Beginning concepts and helpful resources for Green Chemistry
Here is a set of useful links to external references for people who would like to learn more, see several viewpoints, or find educational material for students of all ages:
- Green Chemistry at LABS (Labs Achieving Better Stewardship): this site catalogs Green Chemistry websites from around the world, including (but not limited to)
- the US Environmental Protection Agency (EPA)
- the American Chemical Society
- the Australian Research Council’s Centre for Green Chemistry
- the Canadian Green Chemistry Network
- the Royal Society of Chemistry (UK)
- the Green Chemistry Network (UK and worldwide)
- the University of Oregon and its Green Organic Chemistry lab
- the Journal of Chemical Education
One of the things that can be confusing to a newcomer is the large number of definitions of Green Chemistry, some of which are devoted to defining what Green Chemistry isn’t.
The simple truth is that there are many ways to do Green Chemistry, and more approaches are being discovered all the time, so no true definition of this rapidly growing field should be static. If somebody wrote a set of rules to define chemistry 10 years ago, for example, they were doing their best at that time to capture the essence of Green Chemistry in a snapshot form. However, while the printed page remains static, science moves on without regard for anybody’s rules.
Some of the ideas that need to be included in up-to-date discussions of Green Chemistry include:
- Energy use
- Greenhouse gases and global warming
- Life cycle analysis (following a product from “birth” to disposal, and hopefully recycling)

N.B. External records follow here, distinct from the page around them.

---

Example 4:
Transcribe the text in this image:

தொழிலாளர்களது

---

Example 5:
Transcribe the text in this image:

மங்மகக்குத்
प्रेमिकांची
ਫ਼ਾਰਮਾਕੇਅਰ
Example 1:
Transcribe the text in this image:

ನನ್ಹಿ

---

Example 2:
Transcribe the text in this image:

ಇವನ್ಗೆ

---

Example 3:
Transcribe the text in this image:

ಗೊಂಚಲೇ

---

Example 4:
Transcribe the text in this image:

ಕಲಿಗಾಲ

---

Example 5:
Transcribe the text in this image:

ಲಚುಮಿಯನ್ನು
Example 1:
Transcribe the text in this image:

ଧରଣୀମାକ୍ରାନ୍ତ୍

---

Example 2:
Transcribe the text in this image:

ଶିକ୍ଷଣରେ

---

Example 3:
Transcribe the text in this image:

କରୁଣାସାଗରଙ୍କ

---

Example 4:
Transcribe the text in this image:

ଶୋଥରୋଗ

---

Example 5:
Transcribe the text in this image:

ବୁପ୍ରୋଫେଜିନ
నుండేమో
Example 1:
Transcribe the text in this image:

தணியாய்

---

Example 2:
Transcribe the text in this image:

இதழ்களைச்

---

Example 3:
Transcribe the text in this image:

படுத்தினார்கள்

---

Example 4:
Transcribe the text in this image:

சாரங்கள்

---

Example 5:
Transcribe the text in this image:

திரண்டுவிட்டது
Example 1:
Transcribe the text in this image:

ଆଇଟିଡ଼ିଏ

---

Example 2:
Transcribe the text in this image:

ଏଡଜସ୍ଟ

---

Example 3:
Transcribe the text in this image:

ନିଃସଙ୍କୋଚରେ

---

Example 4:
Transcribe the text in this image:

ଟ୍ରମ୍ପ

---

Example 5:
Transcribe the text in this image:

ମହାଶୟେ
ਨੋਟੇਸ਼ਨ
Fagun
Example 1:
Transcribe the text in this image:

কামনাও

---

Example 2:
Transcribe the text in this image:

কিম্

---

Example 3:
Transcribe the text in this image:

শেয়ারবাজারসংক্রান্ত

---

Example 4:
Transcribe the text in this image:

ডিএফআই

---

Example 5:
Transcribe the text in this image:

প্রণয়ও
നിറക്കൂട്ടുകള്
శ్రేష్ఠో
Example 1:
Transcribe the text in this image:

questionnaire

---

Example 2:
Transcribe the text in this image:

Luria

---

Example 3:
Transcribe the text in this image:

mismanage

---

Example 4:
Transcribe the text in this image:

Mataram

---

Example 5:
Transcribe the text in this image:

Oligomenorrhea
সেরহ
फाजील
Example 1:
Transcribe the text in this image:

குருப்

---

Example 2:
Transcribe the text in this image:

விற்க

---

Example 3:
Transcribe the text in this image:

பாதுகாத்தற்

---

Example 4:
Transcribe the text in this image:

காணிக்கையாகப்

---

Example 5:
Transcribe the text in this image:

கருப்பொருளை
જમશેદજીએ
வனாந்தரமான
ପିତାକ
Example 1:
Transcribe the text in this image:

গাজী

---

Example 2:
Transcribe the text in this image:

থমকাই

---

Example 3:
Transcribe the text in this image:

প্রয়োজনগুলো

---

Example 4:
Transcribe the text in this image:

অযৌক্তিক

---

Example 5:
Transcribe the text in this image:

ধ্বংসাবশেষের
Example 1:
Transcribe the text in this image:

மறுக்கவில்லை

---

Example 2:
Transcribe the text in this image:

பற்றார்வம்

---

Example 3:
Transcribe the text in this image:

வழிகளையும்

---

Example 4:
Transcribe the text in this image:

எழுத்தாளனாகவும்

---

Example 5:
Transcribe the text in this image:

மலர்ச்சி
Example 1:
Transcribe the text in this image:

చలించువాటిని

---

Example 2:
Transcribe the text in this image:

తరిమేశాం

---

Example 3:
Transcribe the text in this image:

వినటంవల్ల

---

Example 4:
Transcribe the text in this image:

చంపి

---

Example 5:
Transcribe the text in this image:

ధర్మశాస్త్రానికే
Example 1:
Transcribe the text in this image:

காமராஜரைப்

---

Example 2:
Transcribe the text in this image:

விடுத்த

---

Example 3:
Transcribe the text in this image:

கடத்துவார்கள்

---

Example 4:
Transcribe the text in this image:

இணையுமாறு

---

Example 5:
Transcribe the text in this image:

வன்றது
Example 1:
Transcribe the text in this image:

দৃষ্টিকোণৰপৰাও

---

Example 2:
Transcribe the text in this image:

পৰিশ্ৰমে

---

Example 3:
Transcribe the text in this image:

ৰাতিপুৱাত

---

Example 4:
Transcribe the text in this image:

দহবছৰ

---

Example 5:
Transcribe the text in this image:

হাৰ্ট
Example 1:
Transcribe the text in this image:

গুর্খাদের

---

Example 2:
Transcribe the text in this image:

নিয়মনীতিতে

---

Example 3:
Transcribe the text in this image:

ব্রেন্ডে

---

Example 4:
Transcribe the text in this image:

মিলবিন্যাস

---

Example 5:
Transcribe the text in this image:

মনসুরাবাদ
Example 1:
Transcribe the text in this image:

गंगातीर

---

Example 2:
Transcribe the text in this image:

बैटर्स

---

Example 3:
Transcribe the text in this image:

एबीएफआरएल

Let’s take a brief, first look, at energy use. It is important to account for all of the energy used in each case (say when comparing alternative ways to make a commodity, like nylon fiber). This means looking into any significant fuel and other transportation costs for raw materials and finished products in addition to considering whether a series of chemical reactions gives off heat, or requires heating, when they take place. Reactions that give off heat can be harnessed by to heat the building or other, nearby, chemical reactions. The planning and engineering of a chemical plant is therefore clearly important. However, there are also energy costs associated with tearing down old factories and building new ones, so calculating true energy costs can be complicated. What this often means is that, if somebody tells you about a new discovery that sounds to good to be true, they may be ignoring part of the story (not necessarily intentionally). On the other hand, there have been advances that DO seem too good to be true at first, or too simple to work, and they have turned out to work just the way just the way they were originally described.

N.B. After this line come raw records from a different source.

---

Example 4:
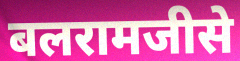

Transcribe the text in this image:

बलरामजीसे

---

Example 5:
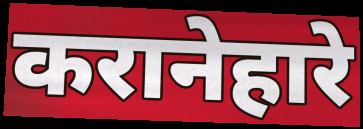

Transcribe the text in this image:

करानेहारे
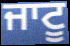
ਜਾਟੂ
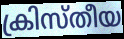
ക്രിസ്തീയ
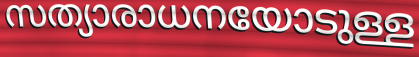
സത്യാരാധനയോടുള്ള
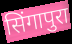
सिंगापुरा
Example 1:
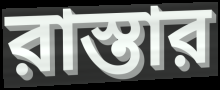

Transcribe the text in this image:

রাস্তার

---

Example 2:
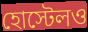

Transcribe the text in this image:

হোস্টেলও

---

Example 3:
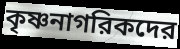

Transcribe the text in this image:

কৃষ্ণনাগরিকদের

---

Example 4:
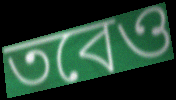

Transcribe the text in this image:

তবেও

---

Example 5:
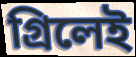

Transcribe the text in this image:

গ্রিলেই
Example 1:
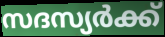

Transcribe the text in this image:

സദസ്യർക്ക്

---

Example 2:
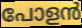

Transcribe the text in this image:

പോളൻ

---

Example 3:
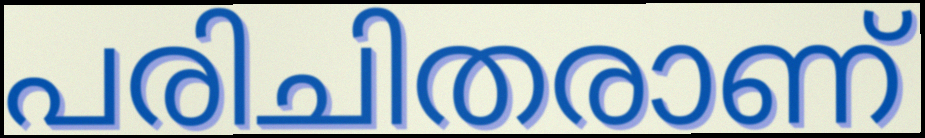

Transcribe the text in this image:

പരിചിതരാണ്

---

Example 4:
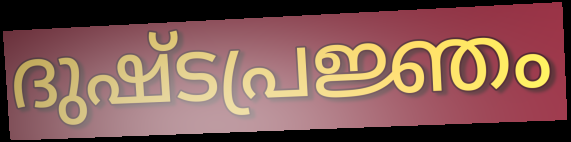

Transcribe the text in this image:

ദുഷ്ടപ്രജ്ഞം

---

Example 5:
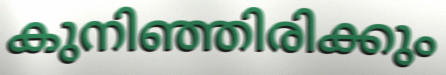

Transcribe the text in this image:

കുനിഞ്ഞിരിക്കും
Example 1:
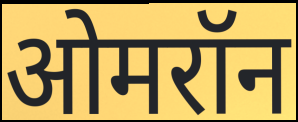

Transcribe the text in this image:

ओमरॉन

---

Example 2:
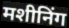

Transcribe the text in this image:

मशीनिंग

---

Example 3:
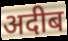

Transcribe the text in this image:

अदीब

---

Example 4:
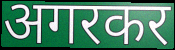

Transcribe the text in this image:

अगरकर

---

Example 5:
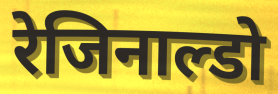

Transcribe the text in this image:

रेजिनाल्डो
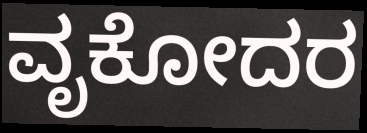
ವೃಕೋದರ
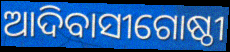
ଆଦିବାସୀଗୋଷ୍ଠୀ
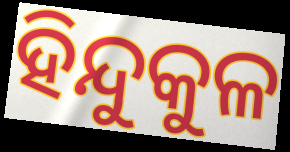
ହିନ୍ଦୁକୁଳ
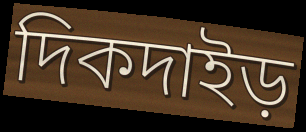
দিকদাইড়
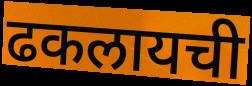
ढकलायची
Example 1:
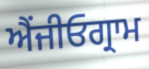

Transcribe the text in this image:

ਐਂਜੀਓਗ੍ਰਾਮ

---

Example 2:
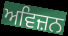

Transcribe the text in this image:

ਅਵਿਜ਼ਨ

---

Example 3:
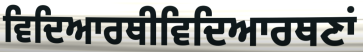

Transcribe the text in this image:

ਵਿਦਿਆਰਥੀਵਿਦਿਆਰਥਣਾਂ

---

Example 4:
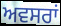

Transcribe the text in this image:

ਅਵਸਰਾਂ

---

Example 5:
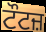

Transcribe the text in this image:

ਟੌਟਜ਼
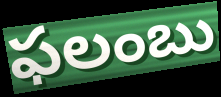
ఫలంబు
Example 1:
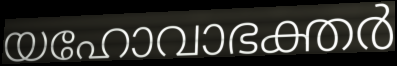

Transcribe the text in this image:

യഹോവാഭക്തർ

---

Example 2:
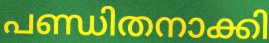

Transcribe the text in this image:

പണ്ഡിതനാക്കി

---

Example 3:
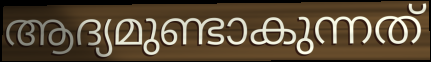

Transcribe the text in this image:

ആദ്യമുണ്ടാകുന്നത്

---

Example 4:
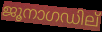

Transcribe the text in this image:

ജൂനാഗഡില്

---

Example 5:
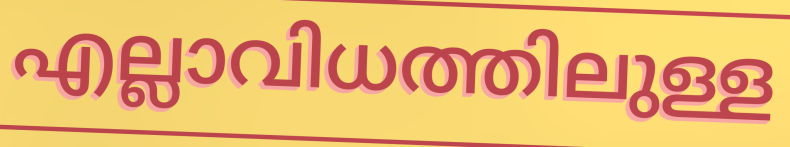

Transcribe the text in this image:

എല്ലാവിധത്തിലുള്ള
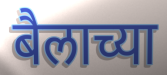
बैलाच्या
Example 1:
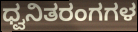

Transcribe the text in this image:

ಧ್ವನಿತರಂಗಗಳ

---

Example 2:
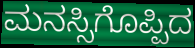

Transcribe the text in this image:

ಮನಸ್ಸಿಗೊಪ್ಪಿದ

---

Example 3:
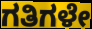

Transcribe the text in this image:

ಗತಿಗಳೇ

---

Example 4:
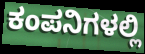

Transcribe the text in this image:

ಕಂಪನಿಗಳಲ್ಲಿ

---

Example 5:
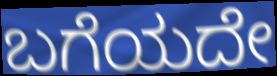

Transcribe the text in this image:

ಬಗೆಯದೇ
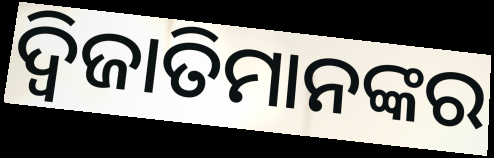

These points might hint at the possible danger of mixing politics with science when it comes to making important decisions. It is easy for someone to claim that “forcing companies to be greener” is “bad for they economy”, perhaps as part of a political platform, but such a claim is rarely even close to being true. These sorts of claims have a long history in the US (references to come later), especially when nongovernmental organizations (NGOs) request greater regulation of industry, and industry responds by complaining. The use of increasing numbers of safety devices in automobiles, and increasing gas mileage, certain seem like good examples: US auto makers fought this regulations, perhaps to the death, while foreign automakers simpler gave the consumers what was wanted, safer and more efficient cars.
However, it would be a mistake to lump chemical manufacturing of 2007 with car companies of the 1960’s. Companies of all kinds are now finding tremendous economic benefits to using the principles of Green Chemistry, with good consequences for the environment. We’ll examine some specific cases later.